If you attended USGBC’s first-ever Legal Forum last Thursday during Greenbuild 2010 in Chicago, you heard me mention that the Washington State Building Code Council, along with defendant-intervenors NW Energy Coalition, the Sierra Club, Washington Environmental Council and NRDC, has moved for summary judgment in the federal action filed against it by the Building Industry Association of Washington. As you will recall, the suit was filed on May 25, 2010 in United States District Court for the Western District of Washington and alleges that certain amendments to the Washington State Energy Code that were slated to take effect on July 1 are preempted by various federal regulations on the basis that they require homes to have HVAC, plumbing, or water heating equipment whose efficiency exceeds controlling federal standards. A copy of the motion papers are available for download here.
The papers are an important read if you are interested in the mechanics of how the Energy Policy and Conservation Act’s “building code exception” applies to local-level residential building codes. As you will recall, the building code exception is set forth in 42 U.S.C § 6297(f) and allows state and local governments to set energy efficiency targets for new residential construction which can be reached with equipment or products whose efficiencies exceed federal standards, provided the enabling legislation also includes other means to achieve the targets with products that do not exceed the federal standards. What’s most interesting about the motion papers is that the BIAW defendants walk the disputed Washington energy code amendments through each of the prongs of the 7-part building code exception, concluding that the code satsfies its requirements.

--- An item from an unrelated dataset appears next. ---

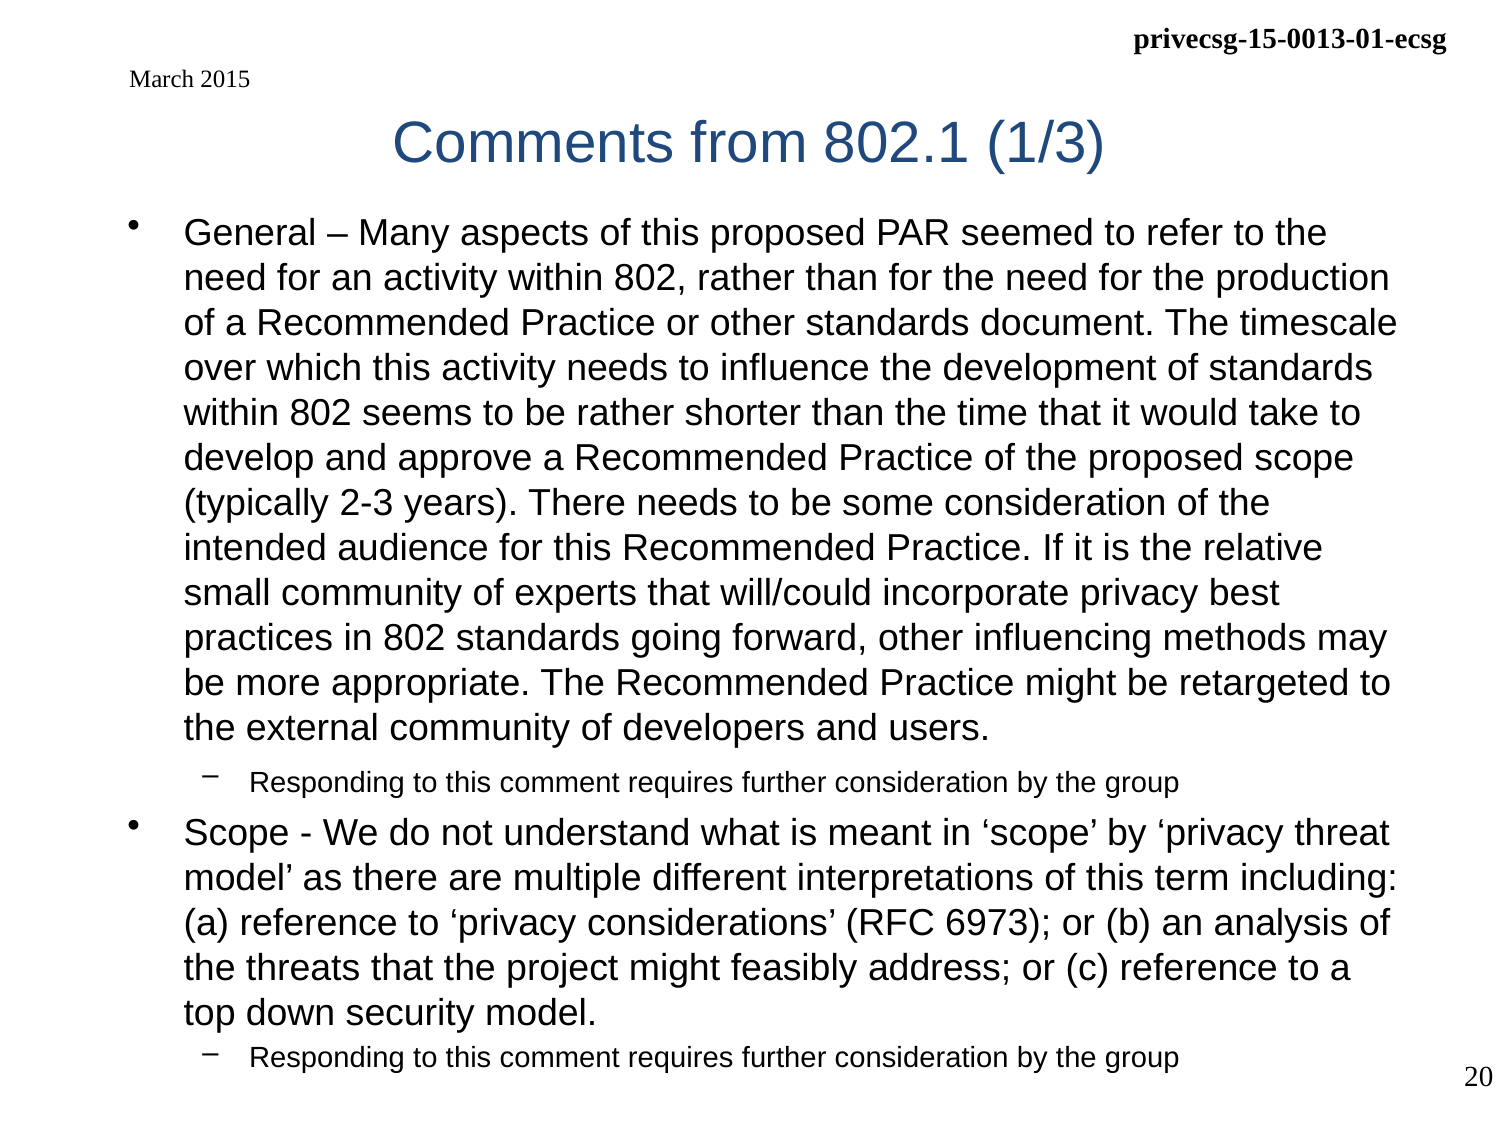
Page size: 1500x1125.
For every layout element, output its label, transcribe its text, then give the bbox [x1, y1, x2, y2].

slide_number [114, 54, 422, 100]
list General – Many aspects of this proposed PAR seemed to refer to the need for an activity within 802, rather than for the need for the production of a Recommended Practice or other standards document. The timescale over which this activity needs to influence the development of standards within 802 seems to be rather shorter than the time that it would take to develop and approve a Recommended Practice of the proposed scope (typically 2-3 years). There needs to be some consideration of the intended audience for this Recommended Practice. If it is the relative small community of experts that will/could incorporate privacy best practices in 802 standards going forward, other influencing methods may be more appropriate. The Recommended Practice might be retargeted to the external community of developers and users. Responding to this comment requires further consideration by the group Scope - We do not understand what is meant in ‘scope’ by ‘privacy threat model’ as there are multiple different interpretations of this term including: (a) reference to ‘privacy considerations’ (RFC 6973); or (b) an analysis of the threats that the project might feasibly address; or (c) reference to a top down security model. Responding to this comment requires further consideration by the group [112, 200, 1424, 1004]
title Comments from 802.1 (1/3) [75, 45, 1425, 233]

The defendants also note on page 41 of their summary judgment motion that there is “only one other federal court opinion that directly addresses the question of federal preemption of a building energy code.” That opinion, of course, is Judge Vazquez’ in AHRI et al. v. City of Albuquerque, which we wrote about here at GRELJ earlier this fall. However, the BIAW defendants do note in their motion that Judge Vazquez’ opinion – which granted summary judgment to the AHRI plaintiffs on the prescriptive compliance paths, and not the performance-based paths – will thus not be all that helpful to the Western District as it considers this motion. “[N]othing in AHRI undermines the conclusion that [the disputed amendments to the Washington code fall] within EPCA’s express exemption from preemption,” they write.
My thanks to Cullen Howe for passing along a copy of the motion papers in BIAW; we’ll be keeping a close eye on both this motion and what’s next in AHRI over the coming weeks here at GRELJ.